In, pleading. Distinctness ; clearness of statement; particularity. Such precision and explicitness in the statement of alleged facts that the pleader’s averments and contention may be readily understood by the pleader on the other side, as well as by the court and jury. State v. Hayward, 83 Mo. 309; State v. Burke, 151 Mo. 143, 52 S. W. 226; David v. David, 66 Ala. 148. This word is technically used in pleading in two different senses, signifying either distinctness, or particularity, as opposed to undue generality. Certainty is said to be of three sorts: (1) Certainty to a common intent is such as is attained by using words in their ordinary meaning, but is not exclusive of another meaning which might be made out by argument or inference. (2) Certainty to a certain intent in general is that which allows of no misunderstanding if a fair and reasonable construction is put upon the language employed, without bringing in facts which are possible, but not apparent. (3) Certainty to a certain intent in particular is the highest degree of technical accuracy and precision. Co. Litt. 303; 2 H. Bl. 530; Spencer v. Southwick, 9 Johns. (N. Y.) 317; State v. Parker, 34 Ark. 158, 36 Am. Rep. 5. In contracts. The quality of being specific, accurate, and distinct. A thing is certain when its essence, quality, and quantity are described, distinctly set forth, etc. Dig. 12, 1, 6. It is uncertain when the description is not that of an individual object, but designates only the kind. Civ. Code La. art. 3522, no. 8; 5 Coke, 121.

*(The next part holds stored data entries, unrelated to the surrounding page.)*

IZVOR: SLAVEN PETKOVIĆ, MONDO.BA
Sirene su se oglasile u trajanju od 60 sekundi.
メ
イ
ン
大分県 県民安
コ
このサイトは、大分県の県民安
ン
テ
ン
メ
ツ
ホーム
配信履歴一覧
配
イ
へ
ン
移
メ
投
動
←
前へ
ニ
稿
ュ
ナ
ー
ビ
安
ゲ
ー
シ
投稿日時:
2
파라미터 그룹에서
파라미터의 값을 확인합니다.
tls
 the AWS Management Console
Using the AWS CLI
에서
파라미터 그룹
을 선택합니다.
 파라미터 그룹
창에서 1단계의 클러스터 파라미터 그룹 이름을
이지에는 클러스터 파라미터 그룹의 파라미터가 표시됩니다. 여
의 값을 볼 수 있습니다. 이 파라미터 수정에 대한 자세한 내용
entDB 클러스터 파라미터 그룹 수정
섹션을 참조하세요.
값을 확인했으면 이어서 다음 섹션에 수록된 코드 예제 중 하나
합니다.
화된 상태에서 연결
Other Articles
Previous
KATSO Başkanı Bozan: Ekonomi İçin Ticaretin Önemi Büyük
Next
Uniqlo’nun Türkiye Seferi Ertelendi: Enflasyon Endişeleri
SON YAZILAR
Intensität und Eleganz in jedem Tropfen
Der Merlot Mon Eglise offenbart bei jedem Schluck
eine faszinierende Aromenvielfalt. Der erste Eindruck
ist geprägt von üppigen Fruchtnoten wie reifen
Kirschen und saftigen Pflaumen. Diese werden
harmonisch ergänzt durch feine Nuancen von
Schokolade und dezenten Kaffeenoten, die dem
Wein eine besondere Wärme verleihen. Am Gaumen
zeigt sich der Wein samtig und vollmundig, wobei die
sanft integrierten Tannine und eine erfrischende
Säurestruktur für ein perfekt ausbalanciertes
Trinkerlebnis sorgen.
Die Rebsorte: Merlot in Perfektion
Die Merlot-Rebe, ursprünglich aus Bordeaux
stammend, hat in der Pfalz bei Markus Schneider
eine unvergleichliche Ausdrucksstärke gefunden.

Law Dictionary – Alternative Legal Definition
pleading. By certainty is understood a clear and distinct statement of the facts which constitute the cause of action, or ground of defence, so that they may be understood by the party who is to answer them, by the jury who are to ascertain the truth of the allegations, and by the court who are to give the judgment. Certainty has been stated by Lord Coke, Co. Litt. 303, a, to be of three sorts namely, 1. certainty to a common intent 2. to a certain intent in general; and, 3. to a certain intent in every particular. In the case of Dovaston. v. Paine Buller, J. said he remembered to have heard Mr. Justice Ashton treat these distinctions as a jargon of words without meaning; They have, however, long been made, and ought not altogether to be departed from. 2. 1. Certainty to a common intent is simply a rule of construction. It occurs when words are used which will bear a natural sense, and also an artificial one, or one to be made out by argument or inference. Upon the ground of this rule the natural sense of words is adopted, without addition. 2. Certainty to, a certain intent in general, is a greater degree of certainty than the last, and means what upon a fair and reasonable construction may be called certain, without recurring to possible facts which do not appear; 9 Johns. R. 317; and is what is required in declarations, replications, and indictments, in the charge or accusation, and in returns to writs of mandamus by some of which authorities, it would seem, certainty to a common intent is sufficient in a declaration. 4. 3. The third degree of certainty, is that which precludes all argument, inference, or presumption against the party, pleading, and is that technical accuracy which is not liable to the most subtle and scrupulous objections, so that it is not merely a rule of construction, but of addition; for where this certainty is necessary, the party must not only state the facts of his case in the most precise way, but add to them such as show that they are not to be controverted, and, as it were, anticipate the case of his adversary.